Zane, who has turned back earlier proposals at the fairgrounds and other sites in her central Santa Rosa district, voiced frustration at the limited choices, but eventually showed support for the fairgrounds location.

The Los Guilicos model was embraced by supervisors as part of a $12 million suite of solutions to help close a nearly 300-person encampment along the Joe Rodota Trail in west Santa Rosa in January.

From the outset, it has drawn the sharp ire of many, but not all, in Oakmont. Five hundred neighbors crowded the nearby retirement village’s community center to demand answers shortly after the initial January vote, and they secured a variety of concessions, including strict rules for camp residents, 24-hour security and shuttle service to cut down on unauthorized trips across Highway 12 to Oakmont Village.

Since that meeting, the camp, run by Santa Rosa nonprofit St. Vincent de Paul, has served 96 homeless residents and secured more permanent housing for 24 of them. Another 33 left voluntarily or were kicked out, according to St. Vincent de Paul officials.
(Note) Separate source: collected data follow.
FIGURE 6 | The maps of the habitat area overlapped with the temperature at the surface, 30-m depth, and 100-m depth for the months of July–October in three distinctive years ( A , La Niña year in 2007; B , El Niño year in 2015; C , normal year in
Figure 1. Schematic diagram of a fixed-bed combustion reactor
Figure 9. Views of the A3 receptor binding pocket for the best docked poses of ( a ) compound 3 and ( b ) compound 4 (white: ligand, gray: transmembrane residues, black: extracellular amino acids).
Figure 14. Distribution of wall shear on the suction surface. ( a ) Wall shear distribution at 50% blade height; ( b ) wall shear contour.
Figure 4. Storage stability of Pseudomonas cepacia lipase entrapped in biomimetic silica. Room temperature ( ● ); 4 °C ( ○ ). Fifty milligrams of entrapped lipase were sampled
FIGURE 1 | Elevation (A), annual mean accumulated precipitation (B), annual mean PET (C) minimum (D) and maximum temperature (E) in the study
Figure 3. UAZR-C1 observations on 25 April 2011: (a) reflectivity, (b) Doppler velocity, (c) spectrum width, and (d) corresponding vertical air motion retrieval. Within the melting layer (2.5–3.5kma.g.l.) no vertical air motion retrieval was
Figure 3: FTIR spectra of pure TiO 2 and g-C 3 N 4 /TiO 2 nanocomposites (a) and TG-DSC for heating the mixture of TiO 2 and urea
But many neighbors have seethed at the continued extension of the camp timeline. Originally slated to close April 30, the camp was extended to August and then October before supervisors acknowledged Tuesday that it would be open until a better option became available.

Before the board meeting, Oakmont Village Association President Steve Spanier predicted a flood of angry calls and emails, saying news reports that the county was poised to make Los Guilicos camp permanent had “stirred up a hornet’s nest.”

“Oakmont is ready to go to war on this issue, with the goal of ultimately removing all supervisors who support this initiative,” Spanier said in an email.

Indeed, the Board of Supervisors faced a deluge of public comments, including seven hours of voicemails. Gorin relished the outpouring, but ultimately decided to play just 45 minutes of the pre-recorded comments.

“I think you get a flavor for some of the comments I’ve been hearing for the past six months,” she said, before turning to her fellow board members for their response.

But the majority held up Los Guilicos not only as an example of a model that worked, but a key piece in the county’s homelessness efforts and its battle against a pandemic.

Since February, the county has spent at least $3.2 million setting up and operating the camp. And the county has budgeted $133,000 per month toward ongoing operating expenses. The county will also be required to install fire sprinkler systems in each of the tiny homes, at an estimated cost of $155,000.

In rejecting Gorin’s request for a firm exit date, Rabbitt pointed to the previous deadlines that had been extended.

“We named two dates that we couldn’t keep, why would we name another?” he said. “It’s always dangerous to put that out there.”